One of the main rivers of Central Europe, the Elbe traverses some of the mountainous region in the northern part of the Czech Republic before heading into Germany and eventually emptying out in the North Sea, not too far from Hamburg.
Many itineraries incorporating this river will also inclue Berlin, to give travellers a chance to enjoy a major part of Germany not really on the cruise radar, but the cruise itself runs from Magdeburg through to Melnik, giving travellers a great insight into the old West Germany, visiting cities and towns such as Dresden, Meissen and Wittenburg. This is one of the more specialised river cruise itineraries in Europe and if this is your target destination, you may find a smaller selection of companies sailing on the Elbe River.
Italy is huge for ocean cruising but still a growing commodity in river cruising, but for those who seek an Italian river experience, the Po is likely where you’ll be. The river crosses in an east-west direction across the top of northern Italy, taking in cities such as Turin, Cremona, Piacenza, Verona and Ferrara, among others.
Like the Elbe, cruises along the River Po are not run by every brand, so while you’ll be limited in your selection of who to cruise with, this is inconsequential as the region speaks for itself. The major city of Venice is connected to the Po at its eastern side, beginning in its canals. It’s important to note though that a cruise here may not have many port stops, with many of the major tourist centres not positioned on the riverbank and accessed after a coach trip. It’s a good trip if one passenger isn’t hot on cruising, while the other wants to see regional Italy.

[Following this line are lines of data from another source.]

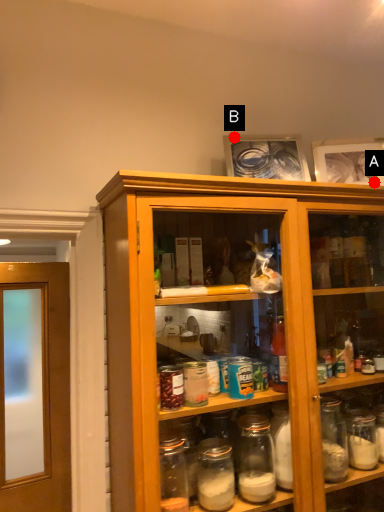
Question: Two points are circled on the image, labeled by A and B beside each circle. Which of the following is the closest to the observer?

Choices:
 (A) A is closer
 (B) B is closer

Answer: (A)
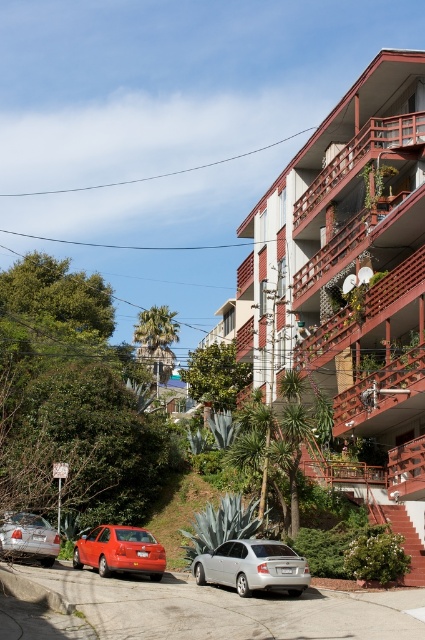
Question: Is silver metallic sedan at center closer to camera compared to shiny red sedan at lower left?

Choices:
 (A) yes
 (B) no

Answer: (A)

Question: Can you confirm if wooden balcony at upper right is wider than shiny red sedan at lower left?

Choices:
 (A) yes
 (B) no

Answer: (A)

Question: Estimate the real-world distances between objects in this image. Which object is closer to the wooden balcony at upper right?

Choices:
 (A) silver metallic sedan at lower left
 (B) silver metallic sedan at center

Answer: (B)

Question: Which point is farther to the camera?

Choices:
 (A) wooden balcony at upper right
 (B) shiny red sedan at lower left

Answer: (A)

Question: Is wooden balcony at upper right wider than shiny red sedan at lower left?

Choices:
 (A) no
 (B) yes

Answer: (B)

Question: Among these objects, which one is farthest from the camera?

Choices:
 (A) wooden balcony at upper right
 (B) silver metallic sedan at lower left

Answer: (A)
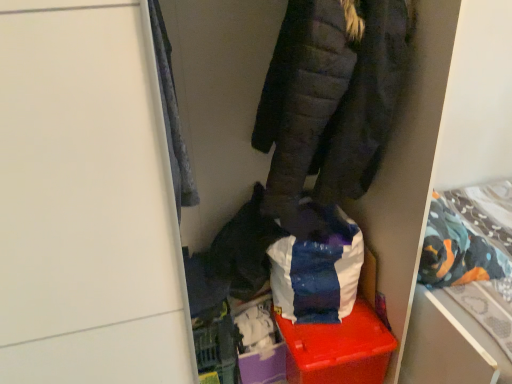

The longest river in Europe is also one of its largest and is confined pretty much to Russia, with one end emptying out into the Caspian Sea. Cruises along the Volga are limited and only run by a few brands, most often running between Moscow and St Petersburg, but even these cities require a coach trip from the ship in order to reach them.
World events in recent years has understandably seen a shift away from Ukraine in terms of tourism, however the nation is beginning to recover. River cruising is quite limited in this part of the world, however does provide a unique experience to say the least, with plenty of captivating history to explore and enjoy.
Most river cruise itineraries along the Dnieper run between Kiev and Odessa and generally run for as long as ten days, although nearly a week of this is spent in the cities which begin and end the cruise. Other stops include Kremenchug, Dnepropetrovsk, Zaporozhye and Kherson. Cruises generally take place in May and June, the warmest months of the year but this results in some quite scenic and picturesque viewing as the gardens are in full bloom and guests have access to some historic cathedrals, palaces and bell towers.